• **Requirement**
Continue the forum thread about herbs and spices that don't go well together from the point where it stops.

Document text section start

# Herbs and spices that don't go together?



## daisy

It's easy to find list after list of herbs and spices which go well together, and with what foods.

But can anyone think of a combination of herbs and spices and/or foods which DOESN'T go well together? Perhaps some traditional no-nos?


----------



## ironchef

From my own experience...maybe others have had better luck using different proportions:

Rosemary and Sage
Rosemary and Cilantro
Rosemary and Ginger
Oregano and Cilantro
Fennel and Cumin
Fennel and Paprika

That's all I can think of for now.


----------



## Piccolina

Good question Daisy, three that into pop to my head are...

Dill and oregano

Cinnamon/nutmeg/allspice and mustard

Cumin and chervil


(Ironchef, I've had good luck with rosemary and sage, especially if the sage is dried but the rosemary is fresh )


----------



## jennyema

*main rule:  to each his own.*

But ... IMO ...

Rosemary and sage is traditional for stuffing in poultry (along with thyme).  I like them together for this purpose.  You also see them togther in some other Italian dishes, but usually with a lot of ingredients so you don't really taste them alone.  

Oregano and cilantro are very common to many mexican and s.western dishes.  IMO, it's yummy.  But again, they are usually combined with other things like cumin and chiles.

Cinnamon/nutmeg/allspice and mustard -- sounds like jerk seasoning! 


To me:

Anything and tarragon, just because I don't like tarragon. 
Particularly venomous sounding would be:  _tarragon and cilantro_ and _tarragon and cumin._  Also, _basil and cumin_ sounds yukky to me.


----------



## kimbaby

cinnamon-garlic


----------



## ironchef

jennyema said:
			
		

> *main rule: to each his own.*
> 
> But ... IMO ...

Document text section end
Available data section start

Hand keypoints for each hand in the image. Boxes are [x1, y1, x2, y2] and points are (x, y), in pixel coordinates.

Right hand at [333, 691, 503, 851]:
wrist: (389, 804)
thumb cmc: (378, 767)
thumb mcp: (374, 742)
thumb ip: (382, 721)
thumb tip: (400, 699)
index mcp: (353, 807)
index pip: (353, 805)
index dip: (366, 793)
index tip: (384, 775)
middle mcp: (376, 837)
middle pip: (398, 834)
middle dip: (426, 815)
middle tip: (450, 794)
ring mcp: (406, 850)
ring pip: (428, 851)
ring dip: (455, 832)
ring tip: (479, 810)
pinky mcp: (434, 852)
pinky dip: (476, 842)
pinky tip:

Available data section end

• **Expected output**
> 
> Rosemary and sage is traditional for stuffing in poultry (along with thyme). I like them together for this purpose. You also see them togther in some other Italian dishes, but usually with a lot of ingredients so you don't really taste them alone.
> 
> Oregano and cilantro are very common to many mexican and s.western dishes. IMO, it's yummy. But again, they are usually combined with other things like cumin and chiles.
> 
> Cinnamon/nutmeg/allspice and mustard -- sounds like jerk seasoning!
> 
> 
> To me:
> 
> Anything and tarragon, just because I don't like tarragon.
> Particularly venomous sounding would be: _tarragon and cilantro_ and _tarragon and cumin._ Also, _basil and cumin_ sounds yukky to me.


 
Yeah, combined with other herbs and spices they're fine. But by themselves they don't always have the greatest flavor. Can come out too grassy tasting. Maybe Daisy can clarify what she means.

Daisy, by your question, were you mainly referring to an herb/spice combination on their own, or in dishes that have 3 or more different types? I assume you are talking about the first one because that's when you can really taste the difference.


----------



## KitchenCat

*What about Cumin and Paprika?*

Has anyone here tried Cumin and Paprika together? How did it come out?


----------



## CakePoet

Fennel and Cumin, exist in curries and is lovely, just the right balance and it is perfect.
Fennel and Paprika, I couldnt do   Goulash with out these two spices and it wonderful and warm if balanced correctly.

The same goes for  sage and rosemary,  the balance is important.


Lovage and  Lavender, saw this in a recipe and they clash to the point of painful , I  tried to balance and no.  It just taste old.  
Saffron and lavender, I  guess this would lovely if  you like the taste of  perfume and old linen closets.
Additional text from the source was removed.